Так традиционно начинался ужин. Закусывали кусочками голландского сыра, обязательными были фрукты.

О политике в присутствии Эллы никогда не говорили.


У семейной пары Одинцовых, в прошлом актёров оперетты, в запасе было много душещипательных романтических историй из жизни театральной богемы, одной из которых они в обязательном порядке делились с остальными. Причём рассказывал в основном Андрей Романович. Супруга его, Наталья Степановна, только иногда поправляла мужа со словами:

– Ну что ты, Андрюша! Разве это так было? Ты что-то перепутал, мой дорогой!

Она гладила его руку, а он смотрел на неё, будто впервые видел. Казалось, что время не властно над ними. Они остались друг для друга молодыми, красивыми, яркими и талантливыми. К тому же сцена пожалела обоих, и голоса их остались, на удивление, по-юношески звонкими.

Одинцов хмурил лоб, тёр пальцем переносицу и перенаправлял повествование в нужное русло. В последнее время память стала подводить его. Он мог вдруг замолчать на полуслове, будто забывая, что говорил до этого. Наталья Степановна была не намного моложе, но мозг её не давал сбоев и не подводил, поэтому она всегда приходила на помощь мужу. Детей им Бог не дал, и она была единственной опорой и поддержкой для Андрея Романовича. Суставы его поизносились из-за нескончаемых танцевальных пируэтов и па, и в год своего семидесятилетия он окончательно перестал ходить самостоятельно. Наталья Степановна привозила его в специальном кресле, в нём он и оставался на протяжении всего вечера с заботливо укутанными шерстяным пледом ногами. Она была невысокого роста и весьма худоватой для своих лет. Вечные диеты сделали своё дело, и жировой ткани у неё не образовалось. Она напоминала маленького суетливого воробышка, который старался предупредить желания Одинцова и во всём ему угодить. Андрей Романович был широк в плечах и выше жены на целую голову, но теперь, сидя в кресле, выглядел невероятно беспомощным.

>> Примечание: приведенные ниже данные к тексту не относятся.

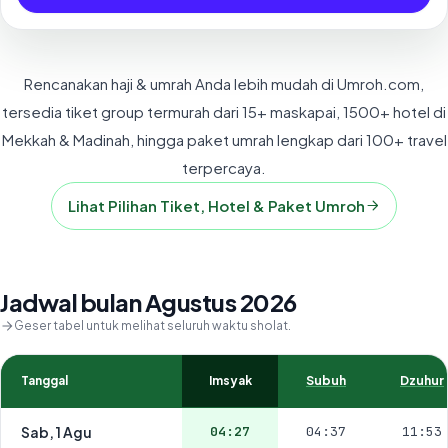
Rencanakan haji & umrah Anda lebih mudah di Umroh.com,
tersedia tiket group termurah dari 15+ maskapai, 1500+ hotel di
Mekkah & Madinah, hingga paket umrah lengkap dari 100+ travel
terpercaya.
Lihat Pilihan Tiket, Hotel & Paket Umroh
Jadwal bulan Agustus 2026
Geser tabel untuk melihat seluruh waktu sholat.
Tanggal
Imsyak
Subuh
Dzuhur
Sab, 1 Agu
04:27
04:37
11:53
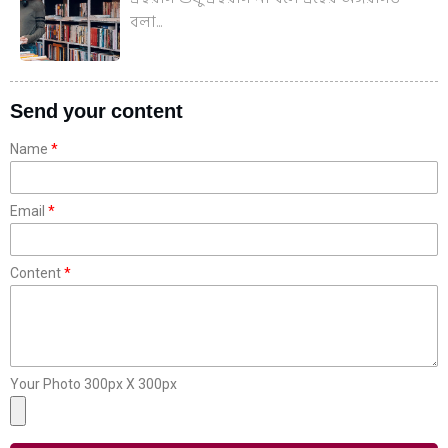
বলা...
Send your content
Name
Email
Content
Your Photo 300px X 300px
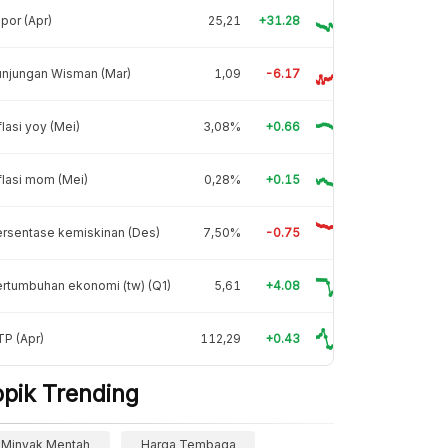
por (Apr)
25,21
+31.28
unjungan Wisman (Mar)
1,09
-6.17
flasi yoy (Mei)
3,08%
+0.66
flasi mom (Mei)
0,28%
+0.15
rsentase kemiskinan (Des)
7,50%
-0.75
rtumbuhan ekonomi (tw) (Q1)
5,61
+4.08
P (Apr)
112,29
+0.43
opik Trending
Minyak Mentah
Harga Tembaga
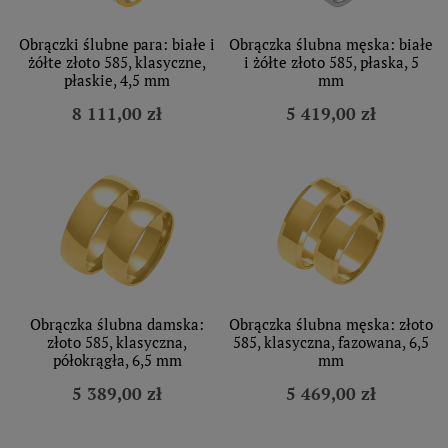
Obrączki ślubne para: białe i
Obrączka ślubna męska: białe
żółte złoto 585, klasyczne,
i żółte złoto 585, płaska, 5
płaskie, 4,5 mm
mm
8 111,00 zł
5 419,00 zł
Obrączka ślubna damska:
Obrączka ślubna męska: złoto
złoto 585, klasyczna,
585, klasyczna, fazowana, 6,5
półokrągła, 6,5 mm
mm
5 389,00 zł
5 469,00 zł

Наталья Степановна до сих пор красила редкие волосы в рыжий цвет и укладывала их в подобие причёски. Макияж накладывала профессионально и не изменяла своей многолетней привычке подводить глаза, пудрить лицо и ярко красить губы. Она выглядела чудно, а порой даже нелепо, но ей это прощалось.


Маргарита Иосифовна была потомственным врачом-инфекционистом и правнучкой известного чумолога Самойловича, одного из плеяды тех самых первых российских вирусологов, посвятивших себя науке и отдавших за неё жизнь. Многие из них погибли в молодом и даже юном возрасте, не успевши обзавестись семьями и оставить после себя потомства. Их жизнь прошла в безлюдных степях Монголии в постоянных кочевых передвижениях от юрты к юрте с больными бубонной и лёгочной чумой. В бесконечных поисках заражённых и умирающих сурков, которые могли быть переносчиками этой страшной болезни, унесшей жизни миллионов в разных уголках планеты. Самойлович, его ученики и последователи уже тогда, на стыке девятнадцатого и двадцатого веков, доказали, что инфекция время от времени выходит из обычного для неё природного круга передачи от больного животного к здоровому и переходит к человеку. Это происходит, если человек сам нарушает созданные природой границы с дикими животными, внедряясь в их владения и соприкасаясь с ними.

Самойлович в отличие от многих других успел жениться и родил сына. С родственниками общался только в редких письмах, доходивших до адресатов через полгода-год после их написания. Он и сына-то видел всего два-три раза, когда приезжал в столицу с докладами. Но гены своё дело сделали, и вся линия Самойловича, независимо от гендерной принадлежности, продолжила его дело.